### PAGE TEXT

-- -- --

Adversaries contend the extremely large and complex projects involved in the natural resources sectors create a set of unique and challenging dynamics which are more adequately governed using bespoke forms of contract. But consider the infrastructure sector. It has parallels in project complexity, is managed on far smaller budgets, yet the majority of projects are delivered using standard contracts. Both need to exercise change management, manage risk, make payments and resolve differences or disputes on the way to delivering the project.
Types of standard contracts used in natural resources
International federation of consulting engineers (FIDIC) and New Engineering Contracts (NEC) contracts are both part of standard families of contracts.
NEC contracts
NEC contracts can be used in a variety of locations and commercial situations including procurement for goods, works or services. Sasol has used NEC contracts since the mid-1990s and now uses the NEC3 suite for all its chemical, oil and gas projects in Southern Africa.

-- -- --

### ENTRIES SUPPLIED
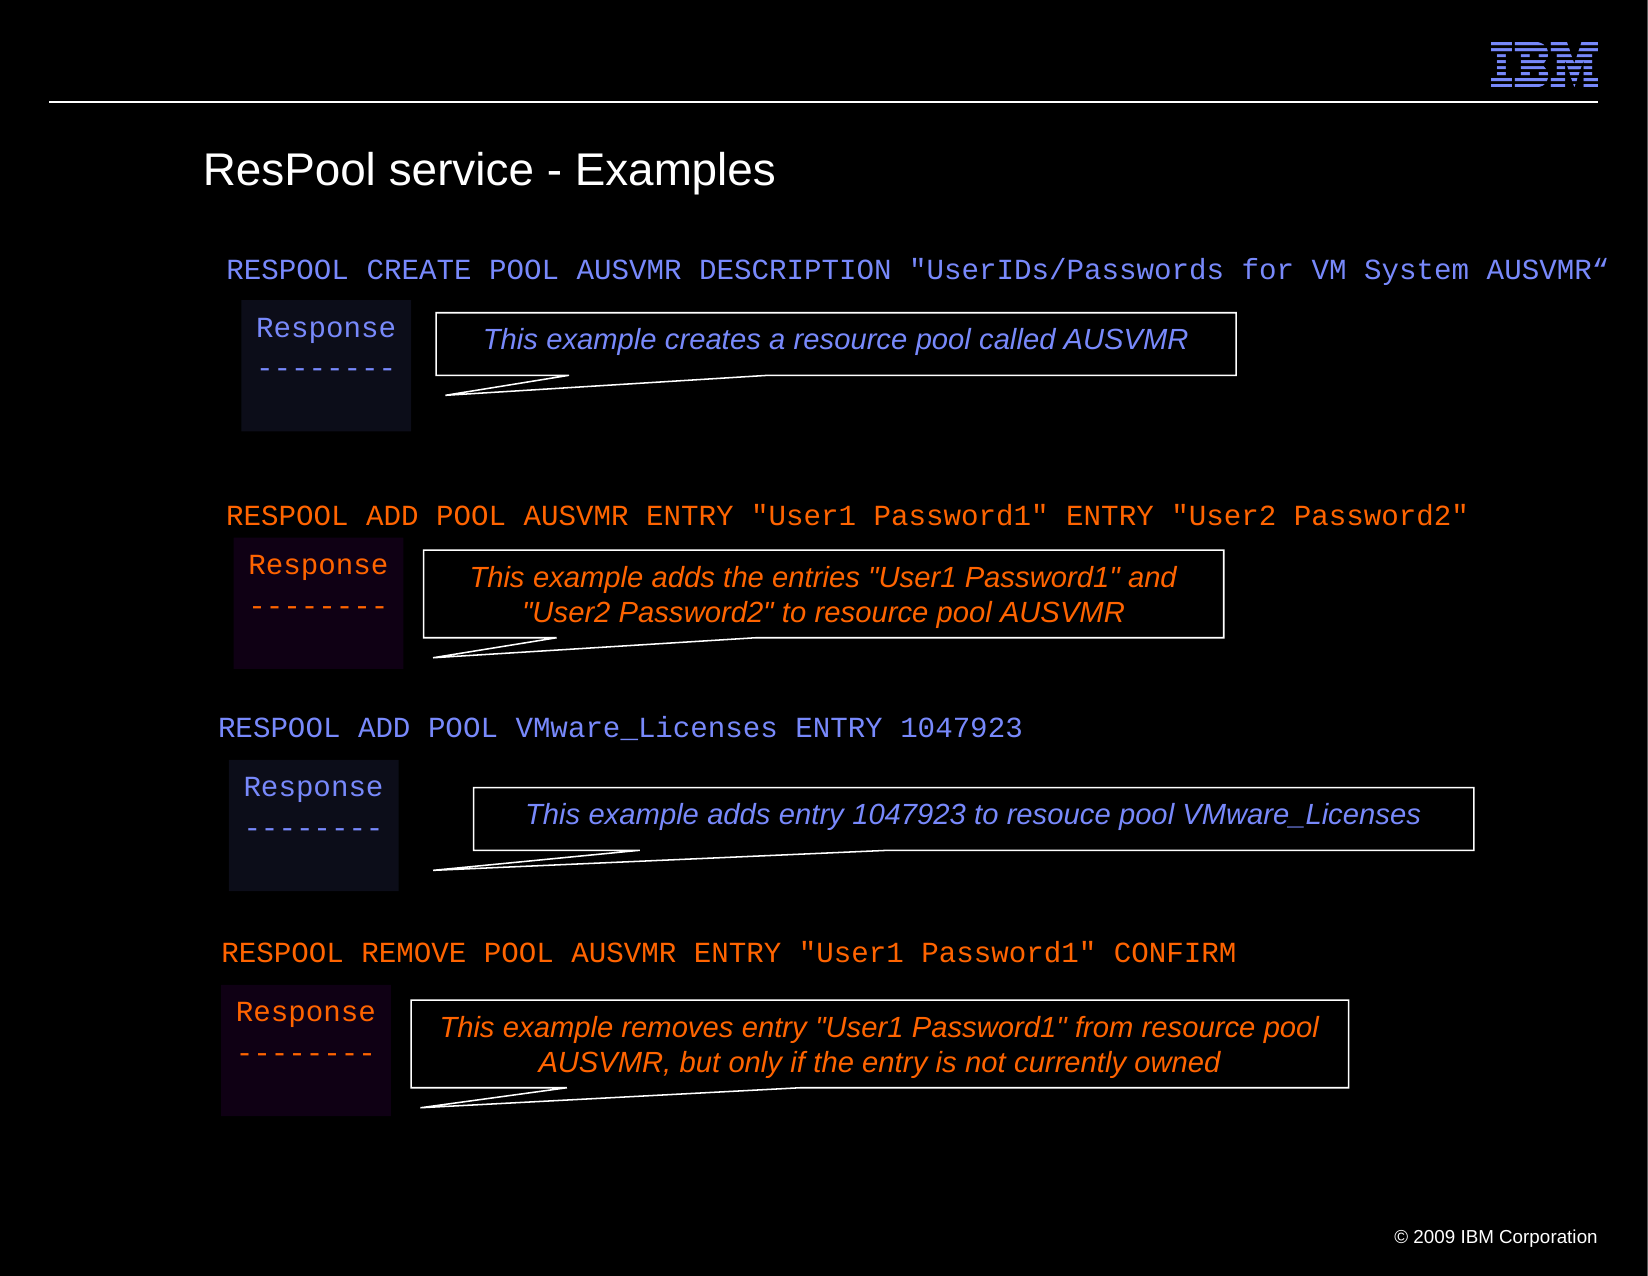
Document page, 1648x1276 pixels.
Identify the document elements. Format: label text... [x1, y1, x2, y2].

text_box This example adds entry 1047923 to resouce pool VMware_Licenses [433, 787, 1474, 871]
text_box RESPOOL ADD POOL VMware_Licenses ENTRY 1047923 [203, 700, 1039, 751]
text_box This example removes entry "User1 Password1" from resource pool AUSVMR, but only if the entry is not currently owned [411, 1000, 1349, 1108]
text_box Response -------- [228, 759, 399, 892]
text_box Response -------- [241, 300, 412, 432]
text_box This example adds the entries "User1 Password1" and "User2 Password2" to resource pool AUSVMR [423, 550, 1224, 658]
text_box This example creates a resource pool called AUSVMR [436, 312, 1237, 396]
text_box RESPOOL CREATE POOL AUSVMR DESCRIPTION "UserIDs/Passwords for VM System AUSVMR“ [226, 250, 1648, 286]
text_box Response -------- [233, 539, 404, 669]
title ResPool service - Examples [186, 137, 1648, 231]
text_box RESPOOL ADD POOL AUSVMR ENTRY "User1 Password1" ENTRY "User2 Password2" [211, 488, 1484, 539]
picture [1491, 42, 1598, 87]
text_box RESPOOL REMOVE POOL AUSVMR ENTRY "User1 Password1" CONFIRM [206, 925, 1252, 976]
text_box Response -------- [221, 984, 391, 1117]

-- -- --

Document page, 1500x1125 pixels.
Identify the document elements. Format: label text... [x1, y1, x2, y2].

-- -- --

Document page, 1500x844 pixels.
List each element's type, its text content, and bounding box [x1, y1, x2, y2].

-- -- --

### TASKS TO COMPLETE
- a) Using the passage on standard contracts, decide whether each statement agrees with it, and answer yes or no while quoting the words that decide it: (i) Sasol now uses the NEC3 suite for all its chemical, oil and gas projects in Southern Africa. (ii) The infrastructure sector is managed on larger budgets than the natural resources sectors. (iii) FIDIC and NEC contracts both belong to standard families of contracts.
- b) Continue the passage on standard contracts after its last sentence.
The items come from a different source than the text.

### EXPECTED RESULTS
- a)
(i) Yes: "now uses the NEC3 suite for all its chemical, oil and gas projects in Southern Africa."
(ii) No: "is managed on far smaller budgets."
(iii) Yes: "are both part of standard families of contracts."

- b)
FIDIC contracts
FIDIC contracts are an international standard for procuring work in the consulting and construction industry. They are widely used in Africa on mining projects, and in other international locations where there is a heavy engineering aspect. This includes in particular offshore oil and gas and renewables projects.
Why change to standard contracts?
According to McKinsey & Company, more than four out of five mining projects come in late and over budget, by an average of 43 percent.
The Performance Forum, a Joint Industry Project managed on behalf of the members by Turner & Townsend, has reported that almost half of offshore projects complete late and over budget.
There are many reasons given for project delays and cost overruns.
Factors include a lack of understanding of technical and non-technical risks, inadequate risk assessment, and perhaps a poor choice of contractor or an inappropriate choice of contracting strategy for the level of detail at contract award. Once in execution, poor communication, non-compliance with terms and obligations, scope changes, competition for resources, and contractual dispute resolution can lead the project to move off course against schedule or cause costs to increase.
Despite the current, more optimistic commodity price outlook for the natural resources industries, the concern for project owners and developers remains that few projects consistently deliver in accordance with the cost and schedule commitments set out at project sanction.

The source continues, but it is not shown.